### Problem
In your copy of the data, include no pictures and alter nothing else.

(Camera settings data)
=== Section Start ===

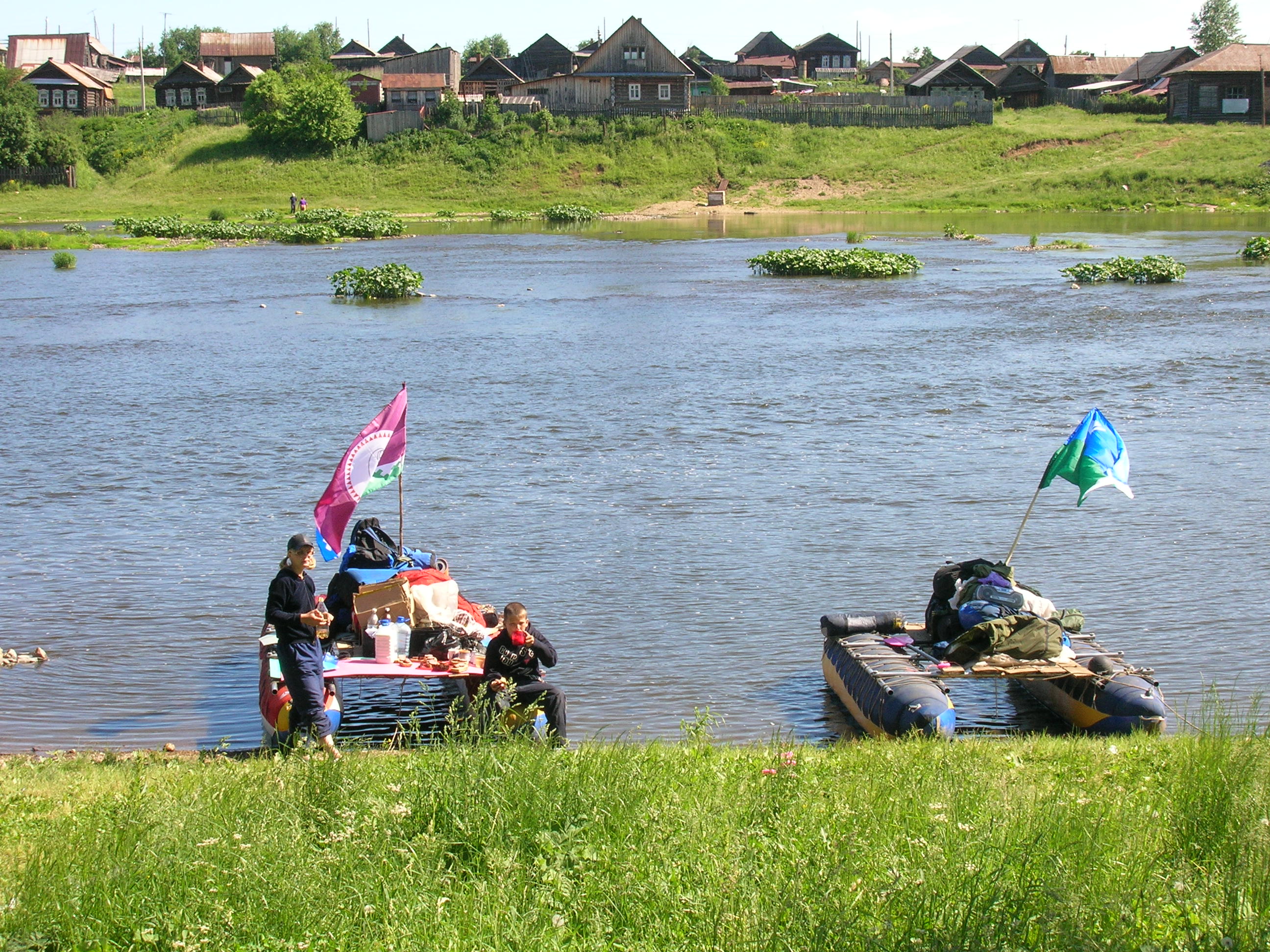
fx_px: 2311
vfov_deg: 23.3
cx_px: 635
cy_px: 476
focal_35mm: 63
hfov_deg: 30.7
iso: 71
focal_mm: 10.4
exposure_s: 1/139
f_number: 6.1
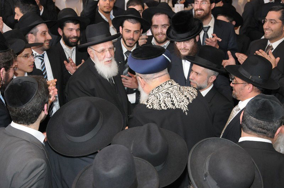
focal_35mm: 72
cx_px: 142
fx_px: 567
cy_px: 94
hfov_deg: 28.1
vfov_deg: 18.9
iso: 800
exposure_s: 1/80
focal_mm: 48
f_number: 6.3
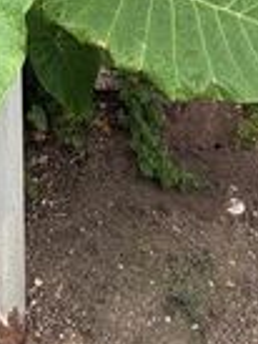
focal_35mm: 68
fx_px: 675
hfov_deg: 21.6
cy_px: -318
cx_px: 95
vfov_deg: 19.2
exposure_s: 1/156
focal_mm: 2.22
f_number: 2.2
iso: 40
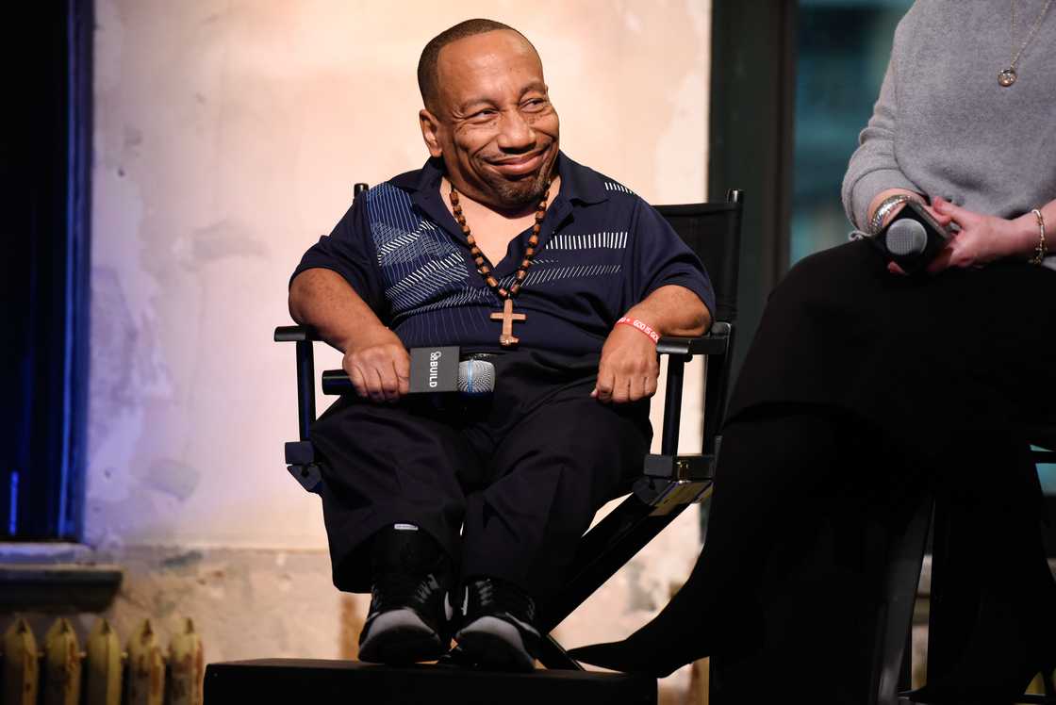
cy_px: 352
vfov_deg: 7.4
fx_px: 5429
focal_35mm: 185
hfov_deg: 11.1
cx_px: 528
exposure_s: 1/320
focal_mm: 185
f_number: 3.2
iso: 3200
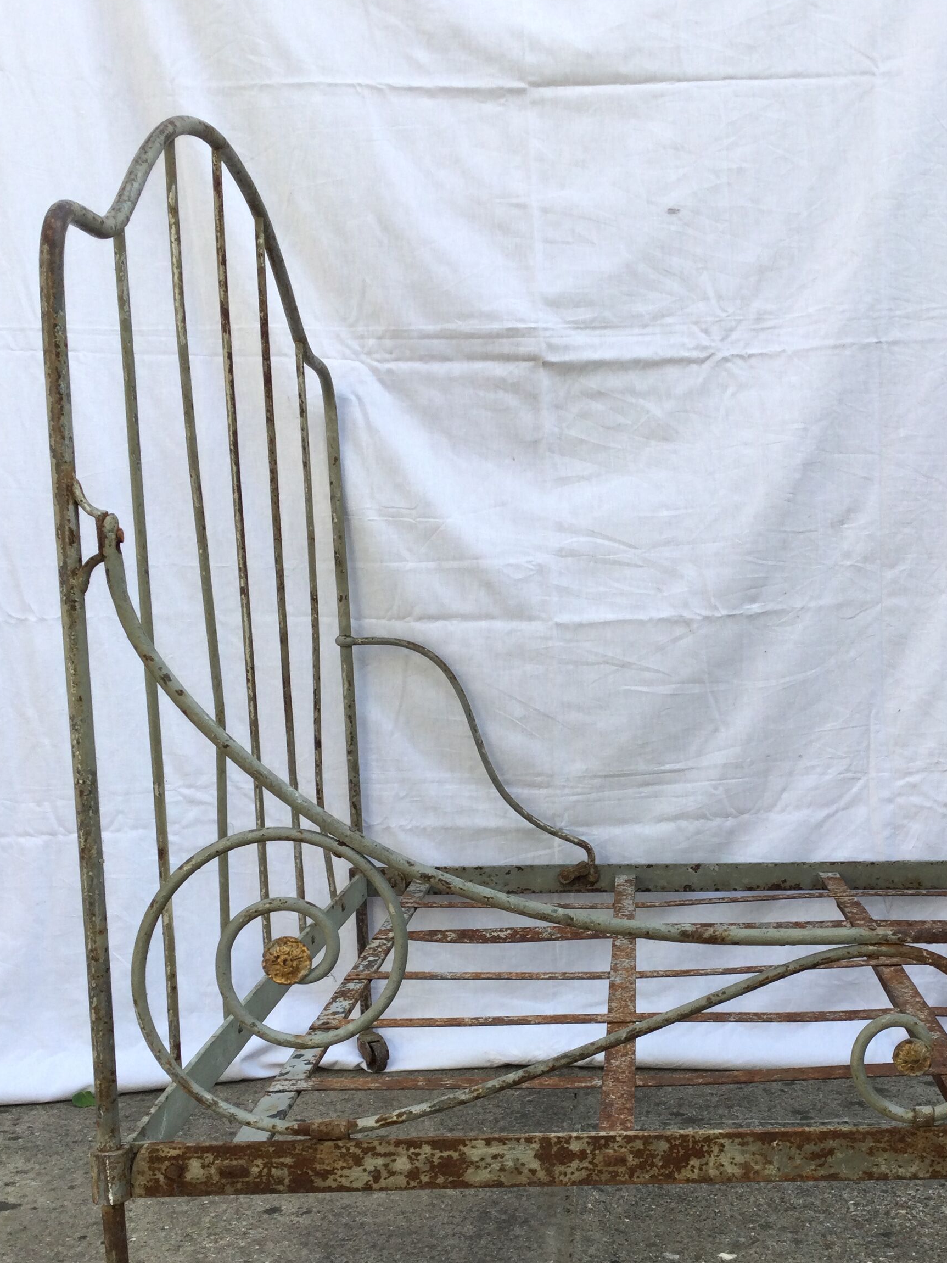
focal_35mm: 44
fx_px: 1605
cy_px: 826
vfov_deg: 42.5
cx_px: 621
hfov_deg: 32.6
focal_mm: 3.3
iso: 25
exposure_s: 1/310
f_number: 2.4
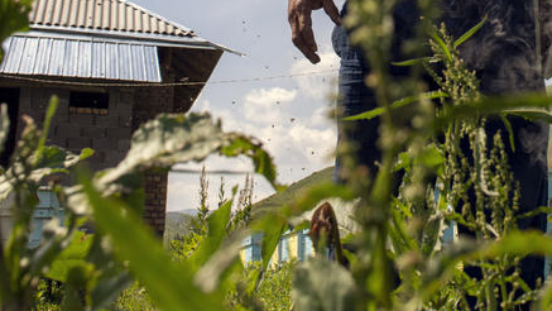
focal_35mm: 69
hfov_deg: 30.2
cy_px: -64
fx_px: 1010
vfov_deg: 16.7
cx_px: 393
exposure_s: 1/500
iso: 125
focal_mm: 24
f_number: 6.3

=== Section End ===

### Exercise output
fx_px: 2311
vfov_deg: 23.3
cx_px: 635
cy_px: 476
focal_35mm: 63
hfov_deg: 30.7
iso: 71
focal_mm: 10.4
exposure_s: 1/139
f_number: 6.1
focal_35mm: 72
cx_px: 142
fx_px: 567
cy_px: 94
hfov_deg: 28.1
vfov_deg: 18.9
iso: 800
exposure_s: 1/80
focal_mm: 48
f_number: 6.3
focal_35mm: 68
fx_px: 675
hfov_deg: 21.6
cy_px: -318
cx_px: 95
vfov_deg: 19.2
exposure_s: 1/156
focal_mm: 2.22
f_number: 2.2
iso: 40
cy_px: 352
vfov_deg: 7.4
fx_px: 5429
focal_35mm: 185
hfov_deg: 11.1
cx_px: 528
exposure_s: 1/320
focal_mm: 185
f_number: 3.2
iso: 3200
focal_35mm: 44
fx_px: 1605
cy_px: 826
vfov_deg: 42.5
cx_px: 621
hfov_deg: 32.6
focal_mm: 3.3
iso: 25
exposure_s: 1/310
f_number: 2.4
focal_35mm: 69
hfov_deg: 30.2
cy_px: -64
fx_px: 1010
vfov_deg: 16.7
cx_px: 393
exposure_s: 1/500
iso: 125
focal_mm: 24
f_number: 6.3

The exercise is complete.